**Dataset excerpts:**
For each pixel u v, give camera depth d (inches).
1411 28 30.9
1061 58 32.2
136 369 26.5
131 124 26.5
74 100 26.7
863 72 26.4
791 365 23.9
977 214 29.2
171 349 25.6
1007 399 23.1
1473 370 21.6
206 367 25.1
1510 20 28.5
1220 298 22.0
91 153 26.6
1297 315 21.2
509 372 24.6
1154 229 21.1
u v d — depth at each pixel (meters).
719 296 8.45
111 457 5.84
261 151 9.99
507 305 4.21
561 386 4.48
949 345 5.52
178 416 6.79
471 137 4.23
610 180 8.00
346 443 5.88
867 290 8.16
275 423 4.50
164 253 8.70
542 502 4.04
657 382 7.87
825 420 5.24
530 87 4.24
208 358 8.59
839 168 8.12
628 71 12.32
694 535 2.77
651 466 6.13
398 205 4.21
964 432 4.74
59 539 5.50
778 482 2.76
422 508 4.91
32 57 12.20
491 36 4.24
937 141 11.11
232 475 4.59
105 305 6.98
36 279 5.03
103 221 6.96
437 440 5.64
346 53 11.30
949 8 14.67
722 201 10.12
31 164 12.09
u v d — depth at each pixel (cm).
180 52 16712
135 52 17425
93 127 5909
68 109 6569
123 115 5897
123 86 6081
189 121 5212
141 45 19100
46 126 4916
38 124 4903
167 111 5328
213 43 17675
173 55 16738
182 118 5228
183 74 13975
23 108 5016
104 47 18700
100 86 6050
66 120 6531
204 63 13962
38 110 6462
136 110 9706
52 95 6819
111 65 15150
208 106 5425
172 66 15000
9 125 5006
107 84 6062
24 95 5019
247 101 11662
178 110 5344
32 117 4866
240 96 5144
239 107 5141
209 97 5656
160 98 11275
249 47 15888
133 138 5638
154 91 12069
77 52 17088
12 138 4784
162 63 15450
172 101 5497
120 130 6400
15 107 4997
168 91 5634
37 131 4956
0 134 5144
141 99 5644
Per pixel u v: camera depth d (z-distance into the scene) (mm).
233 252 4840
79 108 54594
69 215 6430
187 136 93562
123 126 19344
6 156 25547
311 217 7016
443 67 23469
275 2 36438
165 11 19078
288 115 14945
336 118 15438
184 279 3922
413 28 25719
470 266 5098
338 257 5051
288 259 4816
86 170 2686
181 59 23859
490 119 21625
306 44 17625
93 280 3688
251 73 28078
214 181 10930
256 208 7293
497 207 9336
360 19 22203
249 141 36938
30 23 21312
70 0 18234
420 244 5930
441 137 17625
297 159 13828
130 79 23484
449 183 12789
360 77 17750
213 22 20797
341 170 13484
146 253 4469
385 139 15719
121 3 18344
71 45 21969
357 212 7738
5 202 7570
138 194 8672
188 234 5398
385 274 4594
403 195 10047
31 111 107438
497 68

**TRY IT:**
The lines needed are the ones from the first line of the entries through the line that contains "398 205 4.21", given again without any change.

**EXPECTED ANSWER:**
For each pixel u v, give camera depth d (inches).
1411 28 30.9
1061 58 32.2
136 369 26.5
131 124 26.5
74 100 26.7
863 72 26.4
791 365 23.9
977 214 29.2
171 349 25.6
1007 399 23.1
1473 370 21.6
206 367 25.1
1510 20 28.5
1220 298 22.0
91 153 26.6
1297 315 21.2
509 372 24.6
1154 229 21.1
u v d — depth at each pixel (meters).
719 296 8.45
111 457 5.84
261 151 9.99
507 305 4.21
561 386 4.48
949 345 5.52
178 416 6.79
471 137 4.23
610 180 8.00
346 443 5.88
867 290 8.16
275 423 4.50
164 253 8.70
542 502 4.04
657 382 7.87
825 420 5.24
530 87 4.24
208 358 8.59
839 168 8.12
628 71 12.32
694 535 2.77
651 466 6.13
398 205 4.21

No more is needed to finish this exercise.